Study & review for the final exam in this class
It will cover the Introduction, History, Prior Restraint, Libel, Privacy, Obscenity and Copyright chapters (cumulative from Mid-Term) along with specialized areas.
Be sure you can
- list elements of the First Amendment and its international equivalents
- apply general and professional ethics to a situation
- apply knowledge of libel case law to a situation.
cases to remember
Schenck v U.S., 1919
Brandenburg v Ohio, 1969
Near v Minnesota, 1931
New York Times v US, 1971
Cherry v Des Moines Leader, 1901
Collier v Postum, 1907
New York Times v Sullivan, 1964
AP v Walker, 1967
Curtis v Butts, 1967
Texas Cattlemen v Oprah Winfree, 1998
Regina v Hicklin, 1868
Miller v California, 1973
Pope v Illinois, 1989
Reno v. ACLU, 1997
Campbell v. Acuff-Rose Music — 1994
Community for Creative Non-Violence v. Reid, 1989
Sony v. Universal City Studios, 1984
MGM Studios Inc. v. Grokster Ltd., 2003
Viacom v YouTube, 2012
Sipple v Chronicle Publishing, 1984
Flynt v Falwell, 1987
Sherrod v Brietbart, (current case)

### Brief 1
Can you copy the exam study guide word for word, everything from "Study & review" down to "to a situation."?

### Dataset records
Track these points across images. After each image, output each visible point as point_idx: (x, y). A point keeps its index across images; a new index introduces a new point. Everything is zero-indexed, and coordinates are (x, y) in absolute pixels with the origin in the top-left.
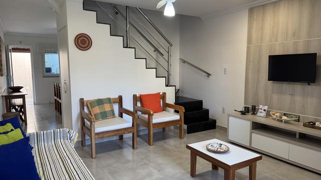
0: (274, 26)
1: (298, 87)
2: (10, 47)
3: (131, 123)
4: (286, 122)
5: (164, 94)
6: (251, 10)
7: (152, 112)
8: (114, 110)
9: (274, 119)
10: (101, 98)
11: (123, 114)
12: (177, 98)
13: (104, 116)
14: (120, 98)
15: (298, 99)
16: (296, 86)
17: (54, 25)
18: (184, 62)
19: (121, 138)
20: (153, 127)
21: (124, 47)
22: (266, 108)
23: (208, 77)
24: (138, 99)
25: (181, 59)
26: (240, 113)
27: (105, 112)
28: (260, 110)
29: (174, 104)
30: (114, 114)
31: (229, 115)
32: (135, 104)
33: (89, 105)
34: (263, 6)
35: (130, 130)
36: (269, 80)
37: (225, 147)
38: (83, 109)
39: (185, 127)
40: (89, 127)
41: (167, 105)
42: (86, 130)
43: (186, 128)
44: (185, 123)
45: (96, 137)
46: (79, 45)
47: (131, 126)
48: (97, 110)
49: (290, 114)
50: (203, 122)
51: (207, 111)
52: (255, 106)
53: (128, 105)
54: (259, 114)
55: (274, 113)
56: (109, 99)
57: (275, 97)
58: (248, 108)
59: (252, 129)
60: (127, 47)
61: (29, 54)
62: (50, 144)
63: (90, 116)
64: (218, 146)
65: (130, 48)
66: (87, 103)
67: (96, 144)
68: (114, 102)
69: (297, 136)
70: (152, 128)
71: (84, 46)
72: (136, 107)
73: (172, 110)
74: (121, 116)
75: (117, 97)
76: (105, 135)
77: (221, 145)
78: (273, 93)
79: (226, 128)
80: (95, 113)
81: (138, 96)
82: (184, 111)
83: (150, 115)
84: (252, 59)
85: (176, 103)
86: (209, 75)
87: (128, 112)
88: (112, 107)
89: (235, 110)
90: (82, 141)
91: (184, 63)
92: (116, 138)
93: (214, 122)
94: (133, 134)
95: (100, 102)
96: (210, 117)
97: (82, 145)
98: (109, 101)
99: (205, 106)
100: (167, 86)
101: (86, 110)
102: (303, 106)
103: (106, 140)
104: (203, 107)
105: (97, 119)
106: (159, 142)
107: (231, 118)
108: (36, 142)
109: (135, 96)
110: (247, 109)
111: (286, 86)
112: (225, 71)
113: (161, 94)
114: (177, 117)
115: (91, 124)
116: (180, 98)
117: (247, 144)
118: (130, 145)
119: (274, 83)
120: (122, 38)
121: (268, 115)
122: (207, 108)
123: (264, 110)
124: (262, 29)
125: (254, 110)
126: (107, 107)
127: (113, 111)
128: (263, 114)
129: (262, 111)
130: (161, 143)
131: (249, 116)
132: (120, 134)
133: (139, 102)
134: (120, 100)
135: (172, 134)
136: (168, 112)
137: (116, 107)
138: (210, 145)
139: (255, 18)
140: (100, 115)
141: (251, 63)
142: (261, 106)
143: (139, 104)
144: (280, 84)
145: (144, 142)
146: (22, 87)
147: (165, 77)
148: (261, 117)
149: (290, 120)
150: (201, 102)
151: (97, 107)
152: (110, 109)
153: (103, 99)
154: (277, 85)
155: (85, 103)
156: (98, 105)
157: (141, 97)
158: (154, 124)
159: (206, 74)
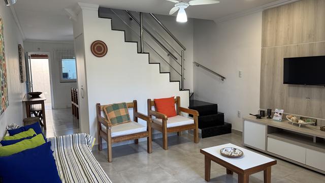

### Brief 2
Can you write out the rows above word for word, everything from the first row down to and including the line that contains "81: (138, 96)", leaving out the pictures?

### Solution 1
Study & review for the final exam in this class
It will cover the Introduction, History, Prior Restraint, Libel, Privacy, Obscenity and Copyright chapters (cumulative from Mid-Term) along with specialized areas.
Be sure you can
- list elements of the First Amendment and its international equivalents
- apply general and professional ethics to a situation
- apply knowledge of libel case law to a situation.

### Solution 2
Track these points across images. After each image, output each visible point as point_idx: (x, y). A point keeps its index across images; a new index introduces a new point. Everything is zero-indexed, and coordinates are (x, y) in absolute pixels with the origin in the top-left.
0: (274, 26)
1: (298, 87)
2: (10, 47)
3: (131, 123)
4: (286, 122)
5: (164, 94)
6: (251, 10)
7: (152, 112)
8: (114, 110)
9: (274, 119)
10: (101, 98)
11: (123, 114)
12: (177, 98)
13: (104, 116)
14: (120, 98)
15: (298, 99)
16: (296, 86)
17: (54, 25)
18: (184, 62)
19: (121, 138)
20: (153, 127)
21: (124, 47)
22: (266, 108)
23: (208, 77)
24: (138, 99)
25: (181, 59)
26: (240, 113)
27: (105, 112)
28: (260, 110)
29: (174, 104)
30: (114, 114)
31: (229, 115)
32: (135, 104)
33: (89, 105)
34: (263, 6)
35: (130, 130)
36: (269, 80)
37: (225, 147)
38: (83, 109)
39: (185, 127)
40: (89, 127)
41: (167, 105)
42: (86, 130)
43: (186, 128)
44: (185, 123)
45: (96, 137)
46: (79, 45)
47: (131, 126)
48: (97, 110)
49: (290, 114)
50: (203, 122)
51: (207, 111)
52: (255, 106)
53: (128, 105)
54: (259, 114)
55: (274, 113)
56: (109, 99)
57: (275, 97)
58: (248, 108)
59: (252, 129)
60: (127, 47)
61: (29, 54)
62: (50, 144)
63: (90, 116)
64: (218, 146)
65: (130, 48)
66: (87, 103)
67: (96, 144)
68: (114, 102)
69: (297, 136)
70: (152, 128)
71: (84, 46)
72: (136, 107)
73: (172, 110)
74: (121, 116)
75: (117, 97)
76: (105, 135)
77: (221, 145)
78: (273, 93)
79: (226, 128)
80: (95, 113)
81: (138, 96)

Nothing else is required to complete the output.